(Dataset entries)
_ _ _ _ _ _ _

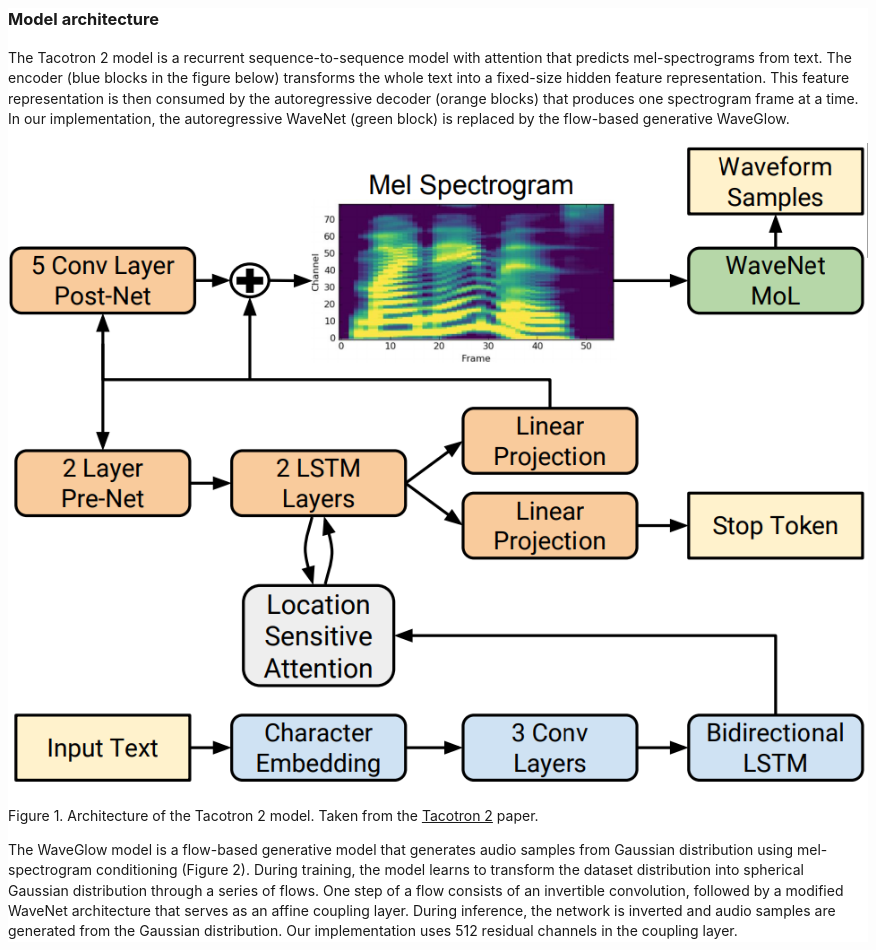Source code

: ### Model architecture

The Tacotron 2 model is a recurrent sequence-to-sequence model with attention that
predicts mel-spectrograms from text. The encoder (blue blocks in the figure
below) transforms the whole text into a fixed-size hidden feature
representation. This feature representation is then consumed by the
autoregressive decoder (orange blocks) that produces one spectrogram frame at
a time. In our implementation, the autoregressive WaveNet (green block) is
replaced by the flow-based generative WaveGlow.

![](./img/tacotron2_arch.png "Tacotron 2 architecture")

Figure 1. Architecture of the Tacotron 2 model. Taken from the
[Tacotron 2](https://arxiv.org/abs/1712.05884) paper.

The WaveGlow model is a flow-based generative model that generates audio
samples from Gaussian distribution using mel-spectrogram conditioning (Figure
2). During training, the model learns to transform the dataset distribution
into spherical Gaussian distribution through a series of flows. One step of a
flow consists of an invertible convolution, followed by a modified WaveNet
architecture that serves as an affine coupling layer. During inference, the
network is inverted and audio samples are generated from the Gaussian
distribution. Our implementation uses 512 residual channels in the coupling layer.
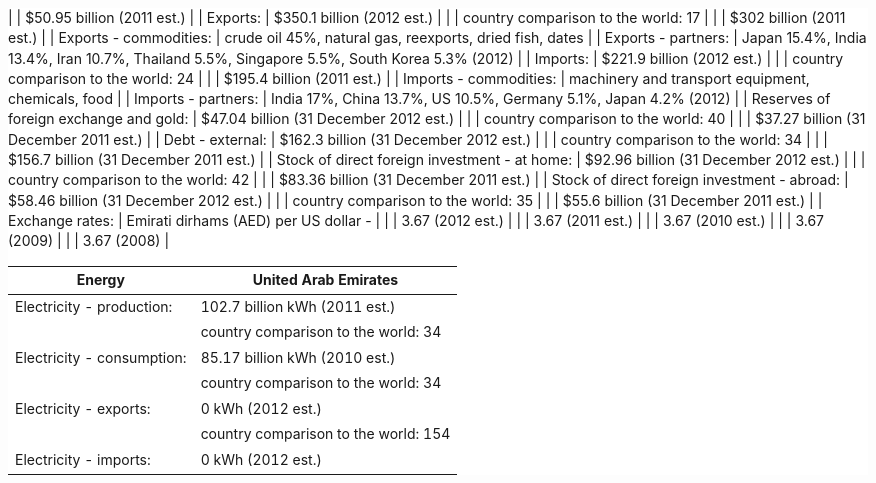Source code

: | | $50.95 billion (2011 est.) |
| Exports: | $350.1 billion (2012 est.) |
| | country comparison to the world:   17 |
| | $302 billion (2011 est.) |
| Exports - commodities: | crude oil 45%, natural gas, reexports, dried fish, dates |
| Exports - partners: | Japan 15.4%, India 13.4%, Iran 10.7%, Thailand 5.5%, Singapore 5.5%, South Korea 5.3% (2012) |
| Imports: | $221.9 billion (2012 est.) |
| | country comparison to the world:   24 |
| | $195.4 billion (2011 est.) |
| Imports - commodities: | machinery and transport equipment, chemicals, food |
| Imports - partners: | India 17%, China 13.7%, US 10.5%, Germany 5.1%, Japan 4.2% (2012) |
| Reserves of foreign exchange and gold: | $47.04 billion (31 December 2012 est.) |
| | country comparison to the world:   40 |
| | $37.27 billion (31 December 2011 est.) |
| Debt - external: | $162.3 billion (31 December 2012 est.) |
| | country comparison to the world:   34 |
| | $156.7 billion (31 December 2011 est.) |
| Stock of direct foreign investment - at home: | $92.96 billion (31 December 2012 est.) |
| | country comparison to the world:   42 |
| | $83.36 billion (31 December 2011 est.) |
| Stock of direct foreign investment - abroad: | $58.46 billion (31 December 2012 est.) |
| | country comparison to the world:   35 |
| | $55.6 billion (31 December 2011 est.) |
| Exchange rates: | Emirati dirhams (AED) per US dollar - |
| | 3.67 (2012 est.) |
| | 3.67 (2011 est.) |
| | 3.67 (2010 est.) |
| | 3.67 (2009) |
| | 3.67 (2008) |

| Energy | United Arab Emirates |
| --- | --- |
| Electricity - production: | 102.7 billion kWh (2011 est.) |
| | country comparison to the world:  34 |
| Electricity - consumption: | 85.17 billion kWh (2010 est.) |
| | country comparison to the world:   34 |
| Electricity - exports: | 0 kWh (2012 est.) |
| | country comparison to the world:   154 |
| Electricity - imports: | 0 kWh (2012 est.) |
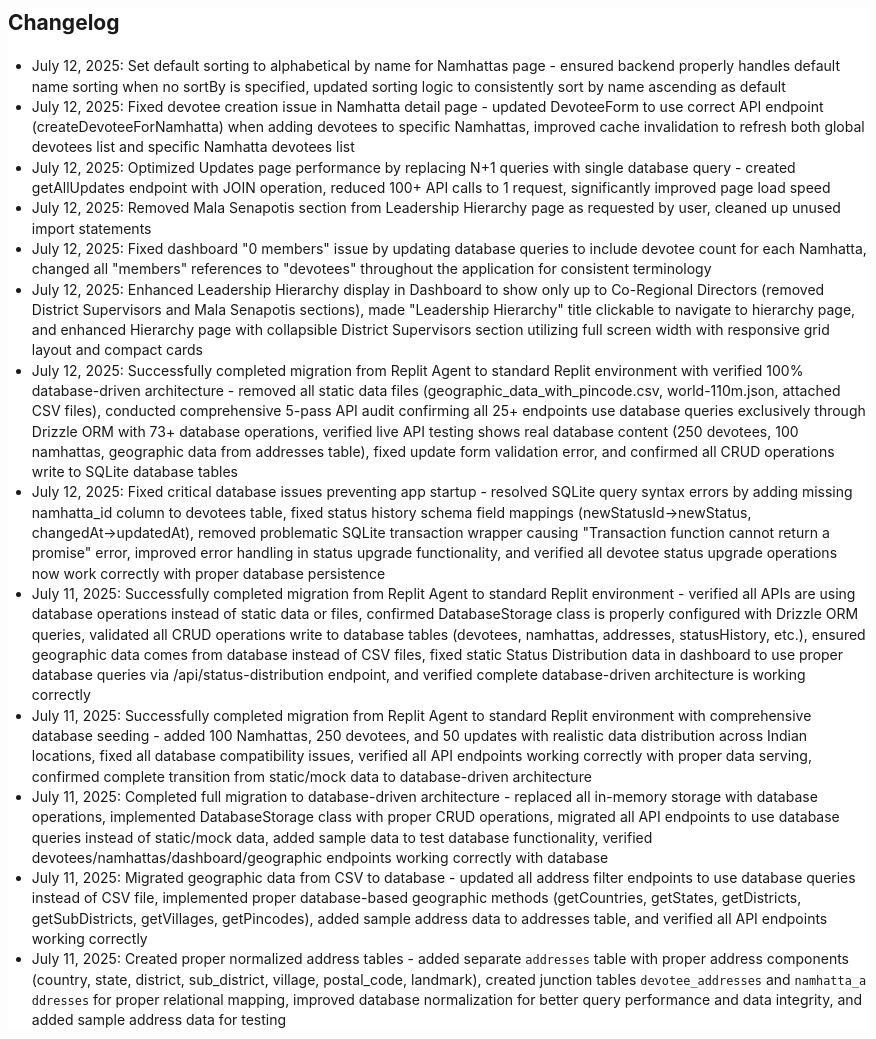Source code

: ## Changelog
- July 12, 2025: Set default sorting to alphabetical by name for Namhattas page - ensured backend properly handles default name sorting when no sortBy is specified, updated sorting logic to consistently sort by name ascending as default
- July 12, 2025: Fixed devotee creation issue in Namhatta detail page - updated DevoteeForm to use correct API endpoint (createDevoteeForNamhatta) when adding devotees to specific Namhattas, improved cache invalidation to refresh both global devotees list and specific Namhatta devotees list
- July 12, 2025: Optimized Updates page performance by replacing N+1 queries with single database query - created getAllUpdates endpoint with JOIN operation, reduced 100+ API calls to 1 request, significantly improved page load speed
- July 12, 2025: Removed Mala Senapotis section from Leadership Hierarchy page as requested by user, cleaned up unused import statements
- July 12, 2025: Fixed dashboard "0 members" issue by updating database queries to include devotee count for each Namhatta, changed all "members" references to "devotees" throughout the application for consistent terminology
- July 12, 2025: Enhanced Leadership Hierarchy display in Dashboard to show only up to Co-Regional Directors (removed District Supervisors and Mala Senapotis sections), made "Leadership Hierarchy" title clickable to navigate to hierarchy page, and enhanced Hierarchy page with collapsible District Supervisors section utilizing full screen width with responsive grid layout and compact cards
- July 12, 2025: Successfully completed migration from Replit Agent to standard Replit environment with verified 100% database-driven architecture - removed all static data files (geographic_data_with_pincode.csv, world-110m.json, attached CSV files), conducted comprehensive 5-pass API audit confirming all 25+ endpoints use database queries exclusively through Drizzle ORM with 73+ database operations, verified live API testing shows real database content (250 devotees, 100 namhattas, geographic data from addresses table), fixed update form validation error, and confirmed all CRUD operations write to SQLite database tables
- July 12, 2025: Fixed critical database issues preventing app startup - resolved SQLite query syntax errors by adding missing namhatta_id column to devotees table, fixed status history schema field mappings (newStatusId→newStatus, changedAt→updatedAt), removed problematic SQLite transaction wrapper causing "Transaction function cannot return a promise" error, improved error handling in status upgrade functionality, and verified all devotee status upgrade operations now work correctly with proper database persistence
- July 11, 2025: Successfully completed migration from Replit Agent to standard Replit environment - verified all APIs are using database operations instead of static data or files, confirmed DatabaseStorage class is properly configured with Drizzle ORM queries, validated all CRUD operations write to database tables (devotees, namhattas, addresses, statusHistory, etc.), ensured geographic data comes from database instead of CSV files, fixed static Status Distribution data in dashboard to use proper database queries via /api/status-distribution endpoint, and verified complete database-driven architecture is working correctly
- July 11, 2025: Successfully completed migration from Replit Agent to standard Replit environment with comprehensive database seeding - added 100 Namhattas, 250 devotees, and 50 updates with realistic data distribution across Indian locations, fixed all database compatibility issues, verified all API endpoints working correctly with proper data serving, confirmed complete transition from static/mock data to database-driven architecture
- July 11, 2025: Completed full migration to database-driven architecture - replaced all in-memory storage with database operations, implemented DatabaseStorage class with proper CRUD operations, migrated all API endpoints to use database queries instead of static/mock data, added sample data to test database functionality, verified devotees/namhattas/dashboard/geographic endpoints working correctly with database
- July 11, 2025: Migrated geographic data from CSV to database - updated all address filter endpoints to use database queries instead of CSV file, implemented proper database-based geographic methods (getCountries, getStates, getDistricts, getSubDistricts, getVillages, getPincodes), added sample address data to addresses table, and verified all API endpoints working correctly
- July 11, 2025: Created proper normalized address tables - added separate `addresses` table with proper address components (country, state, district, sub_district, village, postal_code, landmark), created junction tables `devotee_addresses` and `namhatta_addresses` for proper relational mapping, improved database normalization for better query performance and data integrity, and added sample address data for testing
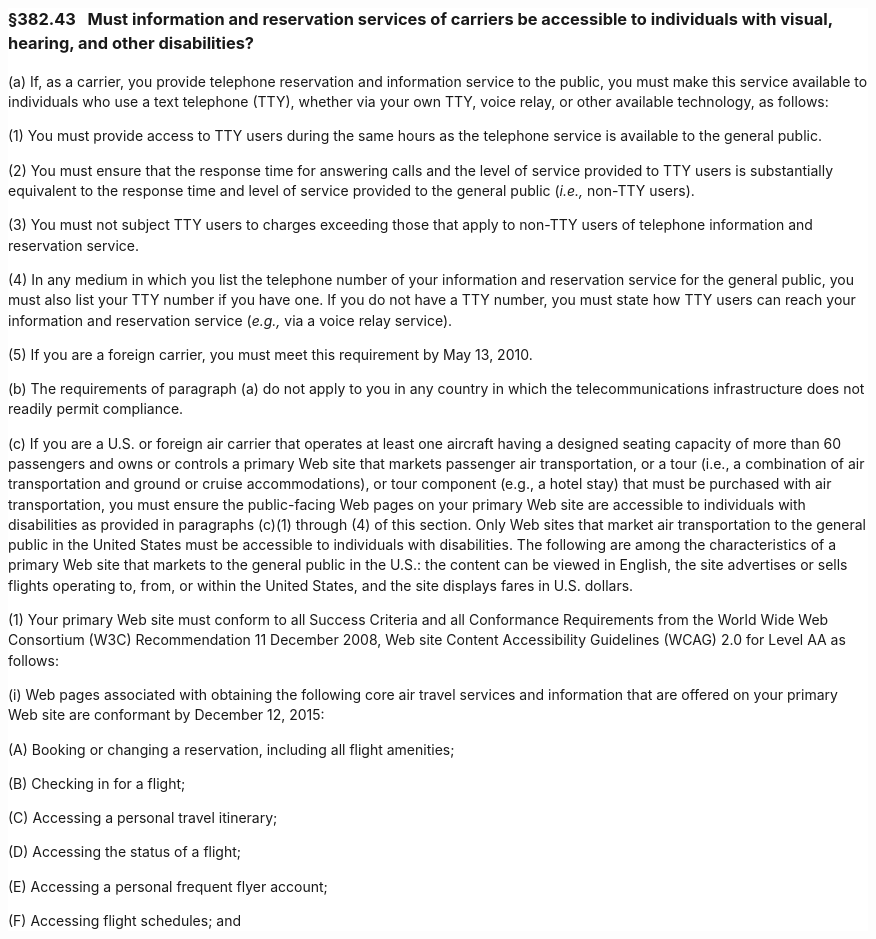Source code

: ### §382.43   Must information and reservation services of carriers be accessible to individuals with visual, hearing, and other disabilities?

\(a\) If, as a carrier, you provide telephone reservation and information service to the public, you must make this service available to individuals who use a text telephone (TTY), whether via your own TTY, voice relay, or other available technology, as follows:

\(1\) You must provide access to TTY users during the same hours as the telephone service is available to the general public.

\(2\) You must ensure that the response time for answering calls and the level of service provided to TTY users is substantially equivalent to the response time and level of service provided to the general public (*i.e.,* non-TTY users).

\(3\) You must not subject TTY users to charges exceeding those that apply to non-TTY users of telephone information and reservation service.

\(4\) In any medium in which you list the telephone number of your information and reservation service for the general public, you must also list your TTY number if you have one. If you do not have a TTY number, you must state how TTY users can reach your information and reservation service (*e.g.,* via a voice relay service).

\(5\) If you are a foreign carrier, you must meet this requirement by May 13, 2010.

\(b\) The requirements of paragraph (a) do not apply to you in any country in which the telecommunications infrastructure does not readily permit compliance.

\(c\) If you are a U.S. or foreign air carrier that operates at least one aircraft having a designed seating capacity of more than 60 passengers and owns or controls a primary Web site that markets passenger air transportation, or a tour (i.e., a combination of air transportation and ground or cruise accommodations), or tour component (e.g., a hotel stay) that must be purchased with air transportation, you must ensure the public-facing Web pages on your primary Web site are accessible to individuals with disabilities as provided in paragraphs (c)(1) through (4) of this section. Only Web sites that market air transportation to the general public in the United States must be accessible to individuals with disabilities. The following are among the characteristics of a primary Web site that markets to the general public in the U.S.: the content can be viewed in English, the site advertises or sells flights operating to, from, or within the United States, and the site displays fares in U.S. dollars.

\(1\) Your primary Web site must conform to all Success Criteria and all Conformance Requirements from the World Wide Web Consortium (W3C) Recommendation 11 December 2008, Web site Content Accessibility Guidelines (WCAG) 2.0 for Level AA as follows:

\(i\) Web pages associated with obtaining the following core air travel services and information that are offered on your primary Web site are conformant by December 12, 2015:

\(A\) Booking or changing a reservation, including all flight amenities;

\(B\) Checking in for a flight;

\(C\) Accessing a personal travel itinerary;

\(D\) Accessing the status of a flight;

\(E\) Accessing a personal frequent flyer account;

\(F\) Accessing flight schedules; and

_ _ _ _ _ _ _

▸ What the task requires
Please take the lines from the beginning of the data above through the line holding "2). During training, the" and transcribe them exactly, without any pictures.

▸ Task answer
Source code

: ### Model architecture

The Tacotron 2 model is a recurrent sequence-to-sequence model with attention that
predicts mel-spectrograms from text. The encoder (blue blocks in the figure
below) transforms the whole text into a fixed-size hidden feature
representation. This feature representation is then consumed by the
autoregressive decoder (orange blocks) that produces one spectrogram frame at
a time. In our implementation, the autoregressive WaveNet (green block) is
replaced by the flow-based generative WaveGlow.

![](./img/tacotron2_arch.png "Tacotron 2 architecture")

Figure 1. Architecture of the Tacotron 2 model. Taken from the
[Tacotron 2](https://arxiv.org/abs/1712.05884) paper.

The WaveGlow model is a flow-based generative model that generates audio
samples from Gaussian distribution using mel-spectrogram conditioning (Figure
2). During training, the model learns to transform the dataset distribution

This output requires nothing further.